Description
The stone plane/saw was an instrument used in the preparation of building stones.
Translation
2SA 12:31: There is disagreement among scholars concerning the precise action that is being described here, and this is reflected in the different translations. It is possible to understand that David tortured or killed the inhabitants of Rabbah with various implements, including saws (KJV, NASB). Most modern translations, however, understand the text to mean that David put the people to work with those implements (for example, NCV “He also brought out the people of the city and forced them to work with saws, iron picks, and axes …”). This is the preferred interpretation. While the argument is more complicated for the parallel text at 1CH 20:3 (which is not identical), most translations give the same rendering there.

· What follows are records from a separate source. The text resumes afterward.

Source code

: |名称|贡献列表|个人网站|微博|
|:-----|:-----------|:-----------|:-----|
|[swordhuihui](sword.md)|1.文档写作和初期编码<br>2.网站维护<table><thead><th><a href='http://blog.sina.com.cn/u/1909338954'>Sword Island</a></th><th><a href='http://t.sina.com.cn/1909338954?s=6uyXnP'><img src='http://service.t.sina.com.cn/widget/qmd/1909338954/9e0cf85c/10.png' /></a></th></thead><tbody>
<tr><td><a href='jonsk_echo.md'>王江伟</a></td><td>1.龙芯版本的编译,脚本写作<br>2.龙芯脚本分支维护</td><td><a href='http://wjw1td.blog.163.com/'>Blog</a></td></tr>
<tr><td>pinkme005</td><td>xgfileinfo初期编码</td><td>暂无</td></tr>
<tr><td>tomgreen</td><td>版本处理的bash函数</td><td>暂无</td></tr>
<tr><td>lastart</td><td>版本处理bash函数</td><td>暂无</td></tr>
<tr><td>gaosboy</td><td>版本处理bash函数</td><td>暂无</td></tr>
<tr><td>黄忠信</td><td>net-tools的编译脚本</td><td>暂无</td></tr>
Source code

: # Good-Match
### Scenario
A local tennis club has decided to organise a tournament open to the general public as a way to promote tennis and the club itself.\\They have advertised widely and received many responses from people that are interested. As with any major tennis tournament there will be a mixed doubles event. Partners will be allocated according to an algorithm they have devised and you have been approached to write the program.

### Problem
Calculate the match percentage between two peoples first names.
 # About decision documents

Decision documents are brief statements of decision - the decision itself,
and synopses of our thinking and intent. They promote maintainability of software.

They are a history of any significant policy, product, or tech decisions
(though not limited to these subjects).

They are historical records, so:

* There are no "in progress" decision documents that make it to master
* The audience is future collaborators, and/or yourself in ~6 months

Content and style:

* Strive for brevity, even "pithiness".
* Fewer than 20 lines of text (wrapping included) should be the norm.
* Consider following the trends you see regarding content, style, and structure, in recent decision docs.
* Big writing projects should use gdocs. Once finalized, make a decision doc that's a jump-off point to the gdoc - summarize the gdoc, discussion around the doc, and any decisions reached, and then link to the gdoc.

It now seems probable that translations have been inaccurate in rendering the Hebrew word mgerah as “saw[s].” Archaeology knows of no use of saws either to quarry or to shape stones in the time period described. Many building stones have been found which were finely smoothed, but these stones show none of the marks that would have been left by a saw. It has been proposed that the mgerah was a heavy metal instrument with a wide rough surface, like that of a file. This instrument was pushed and pulled across the surface of the stone until it was quite smooth. This would have been heavy and exhausting work, appropriate for captives or slaves (see Barkay, pages 32–37).